We are currently trying to implement a two node AG where node 1 has two AG's. The first AG is primary to node 1 and secondary to node 2, the second AG is primary to node 2 and secondary to node 1. I was told that this is the set up we will be using because we wanted to make use of all resources, for example node 1 will be responsible for 3 databases and node 2 will have 2 databases, I guess this is a pseudo active/active set up. I personally don't know the use case for this set up, but it does seem a little bit over the top. Any pro's, con's or resource help would be helpful.

Best Answer

I have seen setups that run 2 AG's in a 3 node cluster. Usually all the databases are running on the primary server, but they can (and do) failover each AG separately. The setup will work, the question now is, do you want to do it?

Some problems you will have to consider:

  1. Extra admin of running and debugging 2 AG's (and confusion of what runs where)
  2. Extra overhead on SQL of running a 2nd AG (minimal impact for the small number of databases)
  3. Extra licensing costs. SQL isn't cheap, if you have Software Assurance you can run a non-readable secondary for free. If you want to split the load you need to fully license both servers. (Note: I'm not a licensing expert)
  4. The big one: Can both servers run a full load on all of the databases should 1 server fail?

The last point is the important one, and the one that makes this setup less desirable. If you are splitting the 2 AG's across 2 servers because 1 server doesn't have the resources, then what are you going to do when 1 server crashes and the AG fails over? You now have one server running all of the databases. Can that server cope with the load? If so, keep it simple and use it all the time. If not, your AG is not going to do the HA/DR that you'd hoped it would.
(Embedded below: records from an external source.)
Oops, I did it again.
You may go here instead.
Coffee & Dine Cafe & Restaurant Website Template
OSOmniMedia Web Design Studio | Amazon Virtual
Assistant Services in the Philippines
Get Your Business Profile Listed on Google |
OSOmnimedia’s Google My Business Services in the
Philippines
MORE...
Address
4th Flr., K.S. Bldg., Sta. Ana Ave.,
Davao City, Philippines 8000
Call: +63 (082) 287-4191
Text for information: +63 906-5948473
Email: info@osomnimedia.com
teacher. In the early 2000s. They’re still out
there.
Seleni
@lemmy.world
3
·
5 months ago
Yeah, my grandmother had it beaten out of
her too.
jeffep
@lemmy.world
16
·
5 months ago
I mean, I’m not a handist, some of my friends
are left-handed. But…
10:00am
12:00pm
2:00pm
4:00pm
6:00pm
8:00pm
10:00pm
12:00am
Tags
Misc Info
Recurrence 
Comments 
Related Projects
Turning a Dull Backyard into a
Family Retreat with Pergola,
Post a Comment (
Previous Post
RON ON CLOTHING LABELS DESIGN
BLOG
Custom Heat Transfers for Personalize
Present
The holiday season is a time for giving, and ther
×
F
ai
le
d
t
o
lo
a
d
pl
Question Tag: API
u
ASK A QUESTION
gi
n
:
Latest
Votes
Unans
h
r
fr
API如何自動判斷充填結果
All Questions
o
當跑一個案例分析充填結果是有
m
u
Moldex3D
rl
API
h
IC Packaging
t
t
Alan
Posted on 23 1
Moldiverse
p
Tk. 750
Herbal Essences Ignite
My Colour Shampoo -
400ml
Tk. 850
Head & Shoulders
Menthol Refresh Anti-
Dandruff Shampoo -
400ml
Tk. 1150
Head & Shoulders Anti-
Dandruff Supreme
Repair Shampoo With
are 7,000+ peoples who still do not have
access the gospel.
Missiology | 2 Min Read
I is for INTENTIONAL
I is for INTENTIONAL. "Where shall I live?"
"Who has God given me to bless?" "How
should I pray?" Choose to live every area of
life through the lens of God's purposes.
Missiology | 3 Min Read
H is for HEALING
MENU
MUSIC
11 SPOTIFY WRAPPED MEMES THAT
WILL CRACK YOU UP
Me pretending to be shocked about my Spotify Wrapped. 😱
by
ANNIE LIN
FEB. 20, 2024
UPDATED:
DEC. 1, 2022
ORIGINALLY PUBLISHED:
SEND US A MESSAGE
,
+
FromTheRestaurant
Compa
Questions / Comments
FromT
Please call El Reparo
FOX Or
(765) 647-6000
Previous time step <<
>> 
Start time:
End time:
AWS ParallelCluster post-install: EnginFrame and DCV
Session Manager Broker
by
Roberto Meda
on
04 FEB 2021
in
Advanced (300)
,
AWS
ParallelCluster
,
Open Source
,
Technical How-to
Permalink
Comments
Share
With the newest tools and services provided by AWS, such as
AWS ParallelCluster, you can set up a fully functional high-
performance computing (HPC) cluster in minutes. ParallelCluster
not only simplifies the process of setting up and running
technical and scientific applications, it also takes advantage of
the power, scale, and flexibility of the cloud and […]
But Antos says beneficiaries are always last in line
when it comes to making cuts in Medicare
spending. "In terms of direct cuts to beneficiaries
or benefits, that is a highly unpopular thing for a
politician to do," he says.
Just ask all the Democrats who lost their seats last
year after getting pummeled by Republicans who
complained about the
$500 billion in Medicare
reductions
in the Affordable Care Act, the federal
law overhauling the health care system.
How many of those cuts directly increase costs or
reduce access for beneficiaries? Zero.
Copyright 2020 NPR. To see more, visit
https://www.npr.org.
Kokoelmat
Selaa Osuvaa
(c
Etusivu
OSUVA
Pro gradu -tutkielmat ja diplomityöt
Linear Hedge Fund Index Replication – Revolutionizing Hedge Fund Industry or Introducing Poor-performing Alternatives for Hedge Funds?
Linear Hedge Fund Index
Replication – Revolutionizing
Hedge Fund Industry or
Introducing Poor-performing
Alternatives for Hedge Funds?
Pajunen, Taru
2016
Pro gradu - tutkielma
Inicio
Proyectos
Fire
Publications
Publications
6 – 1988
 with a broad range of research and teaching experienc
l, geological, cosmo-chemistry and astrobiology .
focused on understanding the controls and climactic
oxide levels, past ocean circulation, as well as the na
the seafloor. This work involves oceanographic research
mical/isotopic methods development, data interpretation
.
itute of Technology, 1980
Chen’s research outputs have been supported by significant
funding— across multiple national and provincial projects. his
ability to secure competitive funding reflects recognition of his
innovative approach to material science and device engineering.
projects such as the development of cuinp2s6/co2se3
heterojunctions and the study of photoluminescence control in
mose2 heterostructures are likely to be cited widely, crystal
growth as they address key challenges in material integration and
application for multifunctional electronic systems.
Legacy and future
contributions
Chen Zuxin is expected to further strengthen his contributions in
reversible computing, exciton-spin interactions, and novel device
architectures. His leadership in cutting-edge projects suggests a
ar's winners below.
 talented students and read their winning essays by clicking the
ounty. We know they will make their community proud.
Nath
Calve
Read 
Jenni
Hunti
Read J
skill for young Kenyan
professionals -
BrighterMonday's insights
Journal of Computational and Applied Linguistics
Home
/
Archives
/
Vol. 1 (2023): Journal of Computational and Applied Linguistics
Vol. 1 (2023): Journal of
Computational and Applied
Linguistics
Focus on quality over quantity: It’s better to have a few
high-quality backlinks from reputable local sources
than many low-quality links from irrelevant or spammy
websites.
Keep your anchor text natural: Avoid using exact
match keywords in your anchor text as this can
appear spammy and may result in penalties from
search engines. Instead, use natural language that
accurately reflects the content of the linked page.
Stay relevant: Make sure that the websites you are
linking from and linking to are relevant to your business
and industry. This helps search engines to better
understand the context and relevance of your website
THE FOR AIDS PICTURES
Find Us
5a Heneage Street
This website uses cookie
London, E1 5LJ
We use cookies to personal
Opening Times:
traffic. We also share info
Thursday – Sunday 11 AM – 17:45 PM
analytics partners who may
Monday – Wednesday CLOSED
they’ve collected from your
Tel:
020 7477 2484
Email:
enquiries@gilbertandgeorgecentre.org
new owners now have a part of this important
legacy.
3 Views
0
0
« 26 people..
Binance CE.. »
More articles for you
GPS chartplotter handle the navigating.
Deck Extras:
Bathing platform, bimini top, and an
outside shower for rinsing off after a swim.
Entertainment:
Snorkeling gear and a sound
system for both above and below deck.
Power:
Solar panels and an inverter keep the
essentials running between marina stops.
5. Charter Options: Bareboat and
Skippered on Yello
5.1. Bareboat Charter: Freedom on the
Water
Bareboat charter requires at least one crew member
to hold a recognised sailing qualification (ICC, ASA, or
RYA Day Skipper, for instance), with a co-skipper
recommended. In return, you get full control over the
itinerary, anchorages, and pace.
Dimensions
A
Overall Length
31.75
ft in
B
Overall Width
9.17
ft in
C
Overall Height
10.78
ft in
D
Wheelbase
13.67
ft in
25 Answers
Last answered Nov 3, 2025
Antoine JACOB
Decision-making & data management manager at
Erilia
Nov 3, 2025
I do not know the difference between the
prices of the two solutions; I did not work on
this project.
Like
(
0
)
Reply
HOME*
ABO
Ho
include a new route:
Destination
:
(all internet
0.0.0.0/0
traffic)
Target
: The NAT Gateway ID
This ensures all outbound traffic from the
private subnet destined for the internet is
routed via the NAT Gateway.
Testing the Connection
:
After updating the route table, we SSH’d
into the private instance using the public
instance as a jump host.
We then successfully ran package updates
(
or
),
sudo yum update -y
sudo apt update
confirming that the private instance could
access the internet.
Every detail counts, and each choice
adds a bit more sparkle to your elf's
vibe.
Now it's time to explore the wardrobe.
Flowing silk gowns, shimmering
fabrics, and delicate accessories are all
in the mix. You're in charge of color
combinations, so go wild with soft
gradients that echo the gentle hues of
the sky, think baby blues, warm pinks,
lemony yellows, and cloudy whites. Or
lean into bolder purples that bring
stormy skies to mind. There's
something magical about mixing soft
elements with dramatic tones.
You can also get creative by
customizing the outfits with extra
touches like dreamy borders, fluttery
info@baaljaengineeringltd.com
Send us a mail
One scenario I did see where this setup worked was a database running on the secondary that consumed a lot of CPU due to batch processing. The business decided that should either node fail, they wanted to still be able to query the data (very small load on SQL) but were happy to stop the batch processing of new data. They chose to go with 2 AG's and added a whole lot of code to their batch processing so it could turn itself off when it detected both AG's were being served from the same server. In normal operations this took a heavy CPU load off their primary OLTP server, but at the cost of having to stop a fairly important process should 1 node fail.